##### Texte
En tête dans 36 communes sur 40
Dans le détail des votes comptabilisés dimanche, Jean-Luc Mélenchon ne laisse avec son Union populaire (qui est la bannière sous laquelle LFI a mené la campagne présidentielle) que quatre communes lui échapper au profit d’Emmanuel Macron sur les 40 que compte le département.
A Coubron, il arrive 3ème avec 22,44% de voix derrière le président sortant (24,95%) et Marine Le Pen (24,74%). A Gournay, il se positionne en très net retrait par rapport à Emmanuel Macron (20,22% contre 32,23%), comme au Raincy (21,36% contre 33,08%), tandis qu’à Neuilly-Plaisance les résultats ont été plus serrés (28,08% contre 30,91%).
Comme une lame de fond, Jean-Luc Mélenchon s’est placé en tête dans de nombreuses villes aujourd’hui administrées par un maire de droite ou de centre-droit comme à Dugny (avec 58,53%) ou Drancy (45,79%) où il se situe devant devant Marine Le Pen et où Valérie Pécresse n’arrive que 5ème. Même cas de figure à Bondy (53,55%), Le Blanc-Mesnil (52,88%), Les Pavillons-sous-Bois (35,48%), Livry-Gargan (35,32%) Monfermeil (41,12%) ou encore Rosny-sous-Bois (39,48%).
Le PS au plus bas
A gauche de l’échiquier politique, Jean-Luc Mélenchon laisse loin derrière ses rivaux: Yannick Jadot (EELV) avec 3,56%, Fabien Roussel (PCF) qui obtient 2,14% et Anne Hidalgo (PS) qui se contente de 1,08%, soit 5 890 voix, derrière Nicolas Dupont-Aignan 1,16%. Un résultat à comparer avec celui de Benoit Hamon en 2017 qui avait alors réuni 45 506 voix (8,41%). L’Union populaire dépasse même la barre des 60% à Saint-Denis, ville administrée par le socialiste Mathieu Hanotin depuis 2020.
“Vote utile à gauche”
“Contrairement à 2017, les électeurs de gauche ont tous revoté à gauche“, analyse Stéphane Troussel, président socialiste du conseil départemental de Seine-Saint-Denis, qui a été porte-parole d’Anne Hidalgo pendant la campagne présidentielle. “A l’évidence, c’est le crash des partis de gauche et en particulier du parti socialiste. Les électeurs ont fait le choix du vote utile. Ça veut dire qu’ils ont finalement très bien compris la logique de la 5ème République.”
##########
##### Données fournies
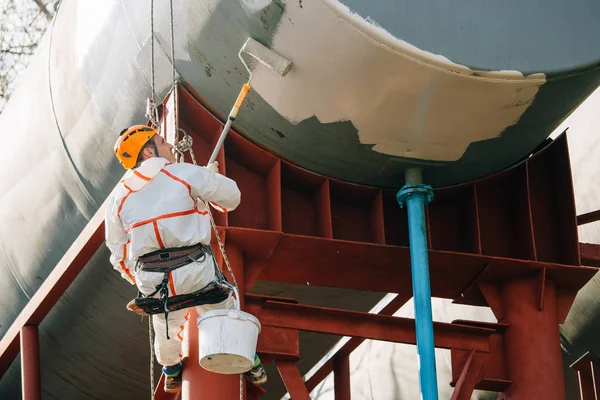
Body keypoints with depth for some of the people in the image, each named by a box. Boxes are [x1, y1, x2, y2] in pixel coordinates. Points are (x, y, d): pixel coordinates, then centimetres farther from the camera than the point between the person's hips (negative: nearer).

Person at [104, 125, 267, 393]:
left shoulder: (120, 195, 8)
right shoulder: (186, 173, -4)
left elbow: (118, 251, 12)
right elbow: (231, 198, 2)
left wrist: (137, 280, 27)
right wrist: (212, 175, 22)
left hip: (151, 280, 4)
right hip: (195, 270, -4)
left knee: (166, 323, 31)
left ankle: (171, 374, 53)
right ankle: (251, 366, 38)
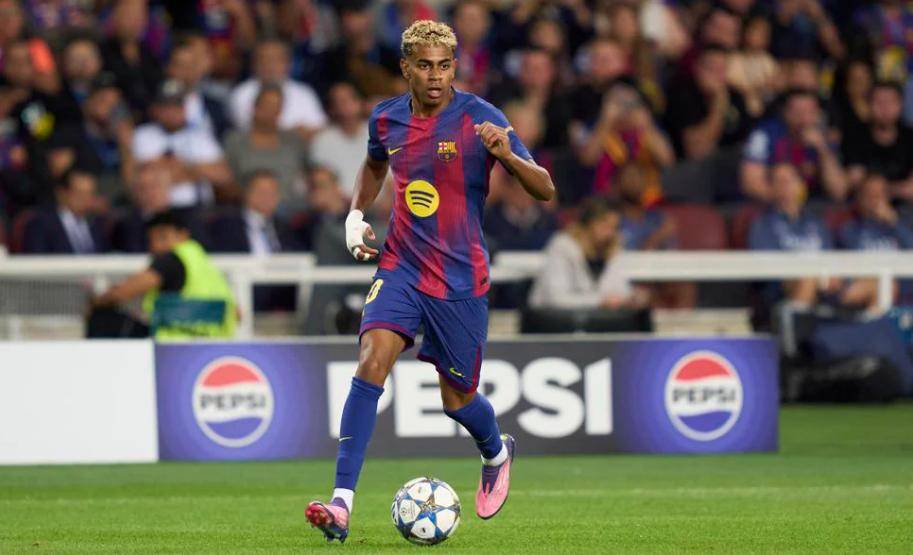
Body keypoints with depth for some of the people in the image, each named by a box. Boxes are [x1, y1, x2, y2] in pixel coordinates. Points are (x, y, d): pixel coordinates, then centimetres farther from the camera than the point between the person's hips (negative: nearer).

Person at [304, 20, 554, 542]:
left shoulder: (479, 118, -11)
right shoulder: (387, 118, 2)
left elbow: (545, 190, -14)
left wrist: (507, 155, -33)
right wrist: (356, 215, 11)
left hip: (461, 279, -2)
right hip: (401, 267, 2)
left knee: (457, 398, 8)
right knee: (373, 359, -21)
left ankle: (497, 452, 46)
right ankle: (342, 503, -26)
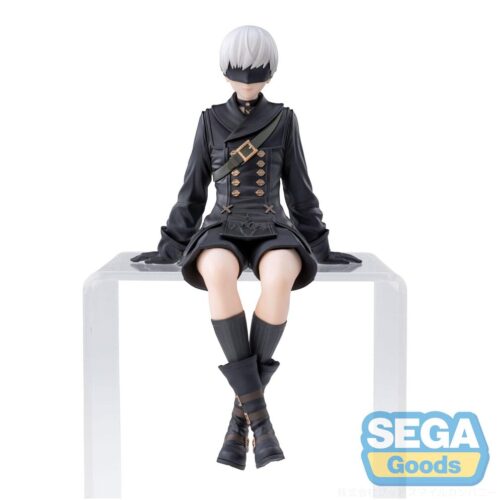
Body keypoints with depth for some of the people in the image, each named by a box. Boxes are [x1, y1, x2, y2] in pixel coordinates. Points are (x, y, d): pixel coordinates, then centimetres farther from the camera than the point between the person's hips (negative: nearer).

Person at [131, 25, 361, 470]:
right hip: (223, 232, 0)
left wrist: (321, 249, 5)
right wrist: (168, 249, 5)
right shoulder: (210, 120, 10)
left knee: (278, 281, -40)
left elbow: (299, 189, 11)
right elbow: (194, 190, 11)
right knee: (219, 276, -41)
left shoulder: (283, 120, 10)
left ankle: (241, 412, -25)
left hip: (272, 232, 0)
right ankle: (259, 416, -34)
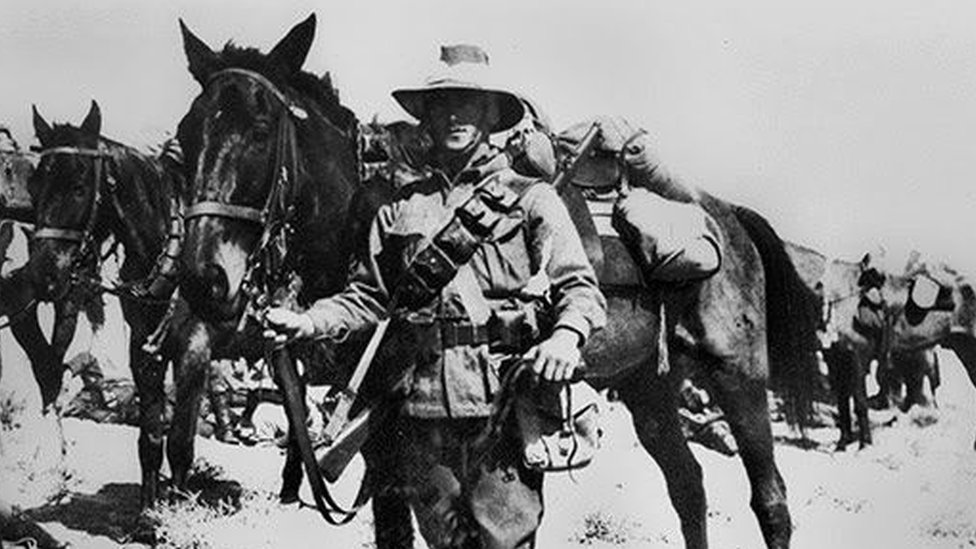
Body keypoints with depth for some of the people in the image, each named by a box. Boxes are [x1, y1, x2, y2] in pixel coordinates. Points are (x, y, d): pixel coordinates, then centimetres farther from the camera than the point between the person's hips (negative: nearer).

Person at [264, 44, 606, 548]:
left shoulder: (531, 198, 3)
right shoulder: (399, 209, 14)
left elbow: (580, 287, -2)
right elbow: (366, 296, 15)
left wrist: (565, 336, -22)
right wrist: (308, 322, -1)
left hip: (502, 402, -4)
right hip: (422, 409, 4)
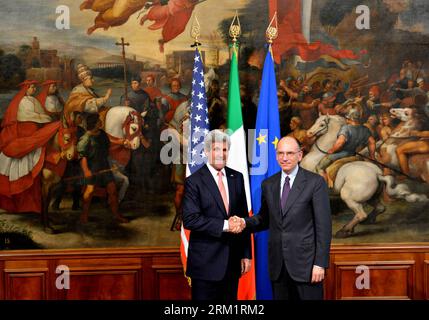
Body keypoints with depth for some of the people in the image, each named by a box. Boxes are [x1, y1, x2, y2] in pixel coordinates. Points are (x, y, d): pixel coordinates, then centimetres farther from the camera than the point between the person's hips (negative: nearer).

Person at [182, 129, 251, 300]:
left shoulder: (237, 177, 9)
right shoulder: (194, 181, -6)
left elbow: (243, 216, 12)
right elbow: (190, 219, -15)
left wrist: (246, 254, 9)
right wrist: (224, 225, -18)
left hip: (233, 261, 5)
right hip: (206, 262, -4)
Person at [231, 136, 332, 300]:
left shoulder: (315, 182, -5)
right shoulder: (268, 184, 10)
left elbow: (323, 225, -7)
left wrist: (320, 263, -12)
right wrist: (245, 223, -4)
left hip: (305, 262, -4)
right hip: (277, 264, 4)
##########
Travail demandé ▸
1. Selon le texte, quel score Anne Hidalgo obtient-elle dans le département ?
2. Énumérez les communes où, d'après le texte, Emmanuel Macron devance Jean-Luc Mélenchon.
3. Rédigez la suite du texte sur le vote présidentiel en Seine-Saint-Denis, à partir de sa dernière phrase.
Les données sont sans lien avec le texte.

Réponses ▸
1. 1,08 %, soit 5 890 voix.

2. Coubron, Gournay, Le Raincy, Neuilly-Plaisance.

3.
Au-delà du résultat du PS en particulier, Stéphane Troussel pointe aussi les conséquences de la désunion des partis de gauche: “Quand la gauche oublie que sa famille c’est toute la gauche, elle perd.” Une manière de renvoyer dos à dos les responsabilités de chacun, les électeurs de gauche étant maintenant appelés à départager Emmanuel Macron et Marine Le Pen.
“Stop au vagabondage politique”
Reste que la déception est grande. “Je suis en colère, mais dans une colère positive“, tempère Sabine Rubin qui voit malgré tout dans l’échec de l’Union populaire à atteindre le 2ème tour, une nouvelle étape d’un processus de long terme.
Bally Bagayoko, porte-parole du programme sport de Jean-Luc Mélenchon, est lui moins tendre avec ceux qui n’ont pas fait le choix de l’union derrière son candidat. “Mais je ne suis pas un adepte des larmes de crocodiles, indique l’ancien élu de Saint-Denis où il est chef de file de LFI depuis les élections municipales de 2020. Désormais concentré sur les élections législatives, il tire ses conclusions: “La clarification s’est faite dans les urnes. Maintenant je dis stop au vagabondage politique.” C’est ce qu’il a répondu sur Twitter au député Stéphane Peu, député communiste de la 2ème circonscription de la Seine-Saint-Denis. Ce dernier avait déclaré dimanche sur le même réseau social: “Ma colère est aussi grande que l’espérance que j’ai croisée toute la journée, en particulier chez les jeunes, de mettre Macron et l’ex-droite au rancart. Comment justifier une division qui ruine cet espoir?“
Stéphane Peu avait milité au sein du PCF pour une candidature unique de Jean-Luc Mélenchon. Certains élus LFI lui est reproché de ne pas avoir mené campagne pour lui. Ce qu’a fait, en revanche, Gilles Poux, maire communiste de La Courneuve, qui estime que son parti devrait “arrêter de penser à lui et de faire des choix de boutique” s’il veut s’inscrire dans le nouvel élan impulsé par l’Union populaire. “Quand je distribuais les tracts, je sentais bien l’engouement pour Jean-Luc Mélenchon, assure-t-il. C’est une déception parce que ça ne s’est pas joué à grand-chose. C’est un vrai espoir qui s’est exprimé.”
Difficile équation d’un rassemblement à gauche
Candidat à sa succession pour les prochaines élections législatives, Stéphane Peu appelle désormais à ce que “la gauche se rassemble” pour “imposer une cohabitation” au futur président de la République.
Un rassemblement qui pourra se faire mais “sur la base de l’Union populaire” et sous certaines conditions observe Bally Bagayoko, à commencer par la présentation de candidats représentatifs du territoire.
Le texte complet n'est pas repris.